Tuesday, 7 August 2018

Movie Review: The Equalizer 2 (2018)


An action thriller, The Equalizer 2 is a solid second chapter in the story of a troubled ex-government killer who now works on his own terms.

Former Special Forces operative Robert McCall (Denzel Washington) eliminates a band of thugs on a train in Turkey, returning an abducted American child to her mother. Now working as a Lyft driver in Boston and still grieving the loss of his wife, McCall next tangles with a group of men who nonchalantly abused and drugged an escort. At his apartment complex, McCall takes aspiring artist Miles (Ashton Sanders) under his wing and tries to steer him away from a life of crime.

Meanwhile, in Belgium, a deep undercover American agent is killed along with his wife. McCall's close friend Susan Plummer (Melissa Leo) is sent to investigate on behalf of the CIA. She is soon in trouble, and McCall teams up with his former colleague ex-agent Dave York (Pedro Pascal) to investigate and dole out his unique brand of justice.

Again directed by Antoine Fuqua, The Equalizer 2 does not stray far from the original, which makes it both comfortably entertaining and just as comfortably predictable. This is a good quality film with excellent action scenes and plenty of space and time allocated for introspection and side-plots, but it never threatens to surprise.
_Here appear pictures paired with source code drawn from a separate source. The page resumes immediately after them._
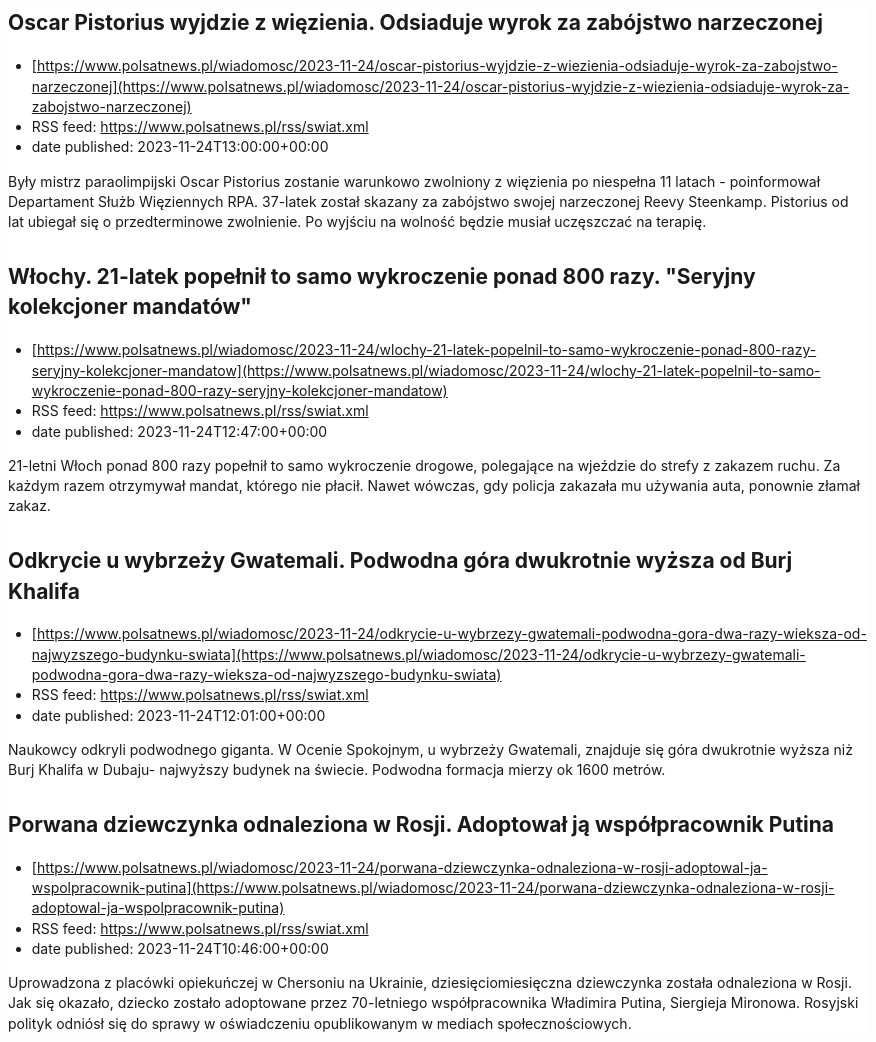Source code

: ## Oscar Pistorius wyjdzie z więzienia. Odsiaduje wyrok za zabójstwo narzeczonej
 - [https://www.polsatnews.pl/wiadomosc/2023-11-24/oscar-pistorius-wyjdzie-z-wiezienia-odsiaduje-wyrok-za-zabojstwo-narzeczonej](https://www.polsatnews.pl/wiadomosc/2023-11-24/oscar-pistorius-wyjdzie-z-wiezienia-odsiaduje-wyrok-za-zabojstwo-narzeczonej)
 - RSS feed: https://www.polsatnews.pl/rss/swiat.xml
 - date published: 2023-11-24T13:00:00+00:00

Były mistrz paraolimpijski Oscar Pistorius zostanie warunkowo zwolniony z więzienia po niespełna 11 latach - poinformował Departament Służb Więziennych RPA. 37-latek został skazany za zabójstwo swojej narzeczonej Reevy Steenkamp. Pistorius od lat ubiegał się o przedterminowe zwolnienie. Po wyjściu na wolność będzie musiał uczęszczać na terapię.

## Włochy. 21-latek popełnił to samo wykroczenie ponad 800 razy. "Seryjny kolekcjoner mandatów"
 - [https://www.polsatnews.pl/wiadomosc/2023-11-24/wlochy-21-latek-popelnil-to-samo-wykroczenie-ponad-800-razy-seryjny-kolekcjoner-mandatow](https://www.polsatnews.pl/wiadomosc/2023-11-24/wlochy-21-latek-popelnil-to-samo-wykroczenie-ponad-800-razy-seryjny-kolekcjoner-mandatow)
 - RSS feed: https://www.polsatnews.pl/rss/swiat.xml
 - date published: 2023-11-24T12:47:00+00:00

21-letni Włoch ponad 800 razy popełnił to samo wykroczenie drogowe, polegające na wjeździe do strefy z zakazem ruchu. Za każdym razem otrzymywał mandat, którego nie płacił. Nawet wówczas, gdy policja zakazała mu używania auta, ponownie złamał zakaz.

## Odkrycie u wybrzeży Gwatemali. Podwodna góra dwukrotnie wyższa od Burj Khalifa
 - [https://www.polsatnews.pl/wiadomosc/2023-11-24/odkrycie-u-wybrzezy-gwatemali-podwodna-gora-dwa-razy-wieksza-od-najwyzszego-budynku-swiata](https://www.polsatnews.pl/wiadomosc/2023-11-24/odkrycie-u-wybrzezy-gwatemali-podwodna-gora-dwa-razy-wieksza-od-najwyzszego-budynku-swiata)
 - RSS feed: https://www.polsatnews.pl/rss/swiat.xml
 - date published: 2023-11-24T12:01:00+00:00

Naukowcy odkryli podwodnego giganta. W Ocenie Spokojnym, u wybrzeży Gwatemali, znajduje się góra dwukrotnie wyższa niż Burj Khalifa w Dubaju- najwyższy budynek na świecie. Podwodna formacja mierzy ok 1600 metrów.

## Porwana dziewczynka odnaleziona w Rosji. Adoptował ją współpracownik Putina
 - [https://www.polsatnews.pl/wiadomosc/2023-11-24/porwana-dziewczynka-odnaleziona-w-rosji-adoptowal-ja-wspolpracownik-putina](https://www.polsatnews.pl/wiadomosc/2023-11-24/porwana-dziewczynka-odnaleziona-w-rosji-adoptowal-ja-wspolpracownik-putina)
 - RSS feed: https://www.polsatnews.pl/rss/swiat.xml
 - date published: 2023-11-24T10:46:00+00:00

Uprowadzona z placówki opiekuńczej w Chersoniu na Ukrainie, dziesięciomiesięczna dziewczynka została odnaleziona w Rosji. Jak się okazało, dziecko zostało adoptowane przez 70-letniego współpracownika Władimira Putina, Siergieja Mironowa. Rosyjski polityk odniósł się do sprawy w oświadczeniu opublikowanym w mediach społecznościowych.
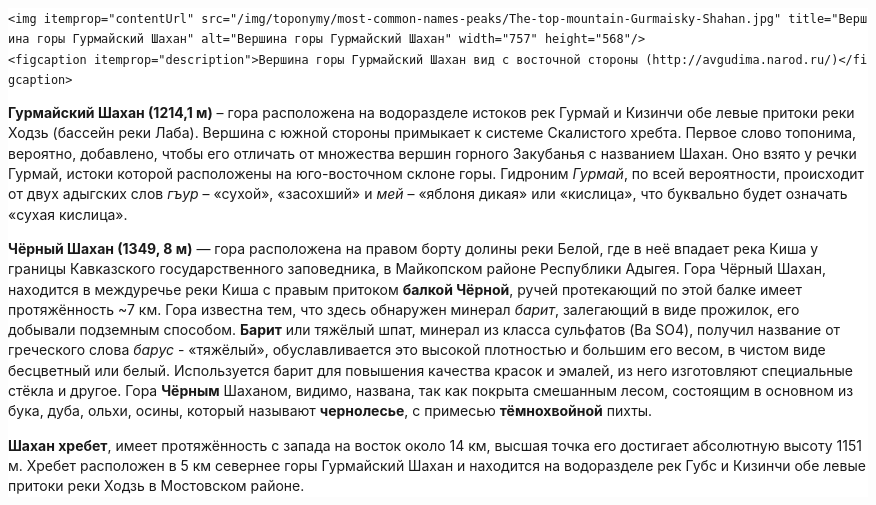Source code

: 	<img itemprop="contentUrl" src="/img/toponymy/most-common-names-peaks/The-top-mountain-Gurmaisky-Shahan.jpg" title="Вершина горы Гурмайский Шахан" alt="Вершина горы Гурмайский Шахан" width="757" height="568"/>
	<figcaption itemprop="description">Вершина горы Гурмайский Шахан вид с восточной стороны (http://avgudima.narod.ru/)</figcaption>
</figure>

**Гурмайский Шахан (1214,1 м)** – гора расположена на водоразделе истоков рек Гурмай и Кизинчи обе левые притоки реки Ходзь (бассейн реки Лаба). Вершина с южной стороны примыкает к системе Скалистого хребта. Первое слово топонима, вероятно, добавлено, чтобы его отличать от множества вершин горного Закубанья с названием Шахан. Оно взято у речки Гурмай, истоки которой расположены на юго-восточном склоне горы. Гидроним _Гурмай_, по всей вероятности, происходит от двух адыгских слов _гъур_ – «сухой», «засохший» и _мей_ – «яблоня дикая» или «кислица», что буквально будет означать «сухая кислица».

**Чёрный Шахан (1349, 8 м)** — гора расположена на правом борту долины реки Белой, где в неё впадает река Киша у границы Кавказского государственного заповедника, в Майкопском районе Республики Адыгея. Гора Чёрный Шахан, находится в междуречье реки Киша с правым притоком **балкой Чёрной**, ручей протекающий по этой балке имеет протяжённость ~7 км. Гора известна тем, что здесь обнаружен минерал _барит_, залегающий в виде прожилок, его добывали подземным способом. **Барит** или тяжёлый шпат, минерал из класса сульфатов (Ba SO4), получил название от греческого слова _барус_ - «тяжёлый», обуславливается это высокой плотностью и большим его весом, в чистом виде бесцветный или белый. Используется барит для повышения качества красок и эмалей, из него изготовляют специальные стёкла и другое. Гора **Чёрным** Шаханом, видимо, названа, так как покрыта смешанным лесом, состоящим в основном из бука, дуба, ольхи, осины, который называют **чернолесье**, с примесью **тёмнохвойной** пихты.

**Шахан хребет**, имеет протяжённость с запада на восток около 14 км, высшая точка его достигает абсолютную высоту 1151 м. Хребет расположен в 5 км севернее горы Гурмайский Шахан и находится на водоразделе рек Губс и Кизинчи обе левые притоки реки Ходзь в Мостовском районе.
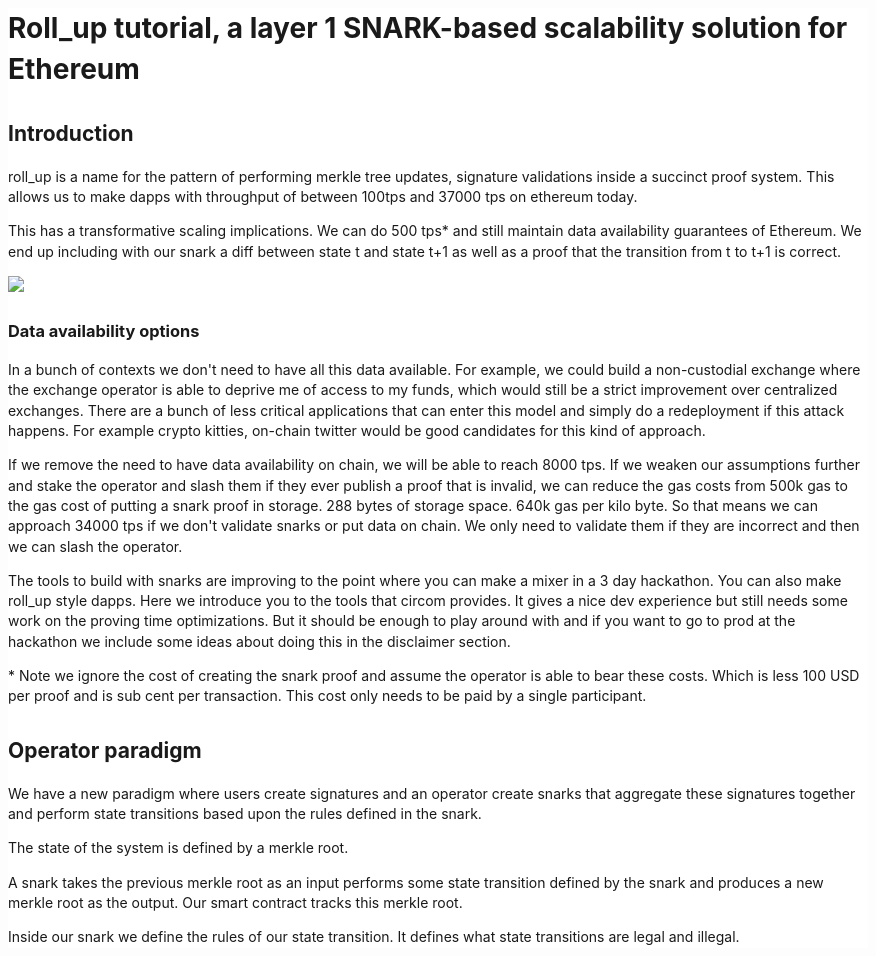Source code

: # Roll\_up tutorial, a layer 1 SNARK-based scalability solution for Ethereum

## Introduction

roll\_up is a name for the pattern of performing merkle tree updates, signature validations inside a succinct proof system. This allows us to make dapps with throughput of between 100tps and 37000 tps on ethereum today. 

This has a transformative scaling implications. We can do 500 tps\* and still maintain data availability guarantees of Ethereum. We end up including with our snark a diff between state t and state t+1 as well as a proof that the transition from t to t+1 is correct.

![](https://i.imgur.com/E5oDG1a.png)

### Data availability options
In a bunch of contexts we don't need to have all this data available. For example, we could build a non-custodial exchange where the exchange operator is able to deprive me of access to my funds, which would still be a strict improvement over centralized exchanges. There are a bunch of less critical applications that can enter this model and simply do a redeployment if this attack happens. For example crypto kitties, on-chain twitter would be good candidates for this kind of approach.

If we remove the need to have data availability on chain, we will be able to reach 8000 tps. If we weaken our assumptions further and stake the operator and slash them if they ever publish a proof that is invalid, we can reduce the gas costs from 500k gas to the gas cost of putting a snark proof in storage. 288 bytes of storage space. 640k gas per kilo byte. So that means we can approach 34000 tps if we don't validate snarks or put data on chain. We only need to validate them if they are incorrect and then we can slash the operator. 

The tools to build with snarks are improving to the point where you can make a mixer in a 3 day hackathon. You can also make roll_up style dapps. 
Here we introduce you to the tools that circom provides. It gives a nice dev experience but still needs some work on the proving time optimizations. But it should be enough to play around with and if you want to go to prod at the hackathon we include some ideas about doing this in the disclaimer section. 

\* Note we ignore the cost of creating the snark proof and assume the operator is able to bear these costs. Which is less 100 USD per proof and is sub cent per transaction. This cost only needs to be paid by a single participant. 

## Operator paradigm

We have a new paradigm where users create signatures and an operator create snarks that aggregate these signatures together and perform state transitions based upon the rules defined in the snark.

The state of the system is defined by a merkle root.

A snark takes the previous merkle root as an input performs some state transition defined by the snark and produces a new merkle root as the output. Our smart contract tracks this merkle root. 

Inside our snark we define the rules of our state transition. It defines what state transitions are legal and illegal.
Washington is by far the best thing on show, and his sheer presence and unflappable demeanour maintain a high degree of interest. Fuqua allows his star critical opportunities to reminisce about his past life and lost love, and McCall as a rounded and emotionally wounded character is so much more gratifying when he lets his anger loose. The Equalizer 2 is the first sequel project ever for both Washington and Fuqua, and their level of care for the central character is evident.

Helping matters along are several small stories enriching McCall's character. The episode in Turkey, the drugged escort, the old man droning on about his missing sister and his stolen painting, and the Miles salvation project all add texture and a mostly welcome warmth to the proceedings. However, the incidental chapters do pad the running time towards the upper limit of what is tolerable, the film clocking in at a flabby two hours.

The core plot starts with the brutal assassination in Belgium and culminates in McCall seeking cold revenge on those who have wronged Susan. The vigilante theme is as worn out as it sounds, and neither Fuqua's often clever visuals nor Washington's silky delivery can reinvent it. The bad guys are easy to guess and utterly lacking in personality.

The Equalizer 2 hits most of its targets, but most of them already carry the old bullet marks of many previous not dissimilar efforts.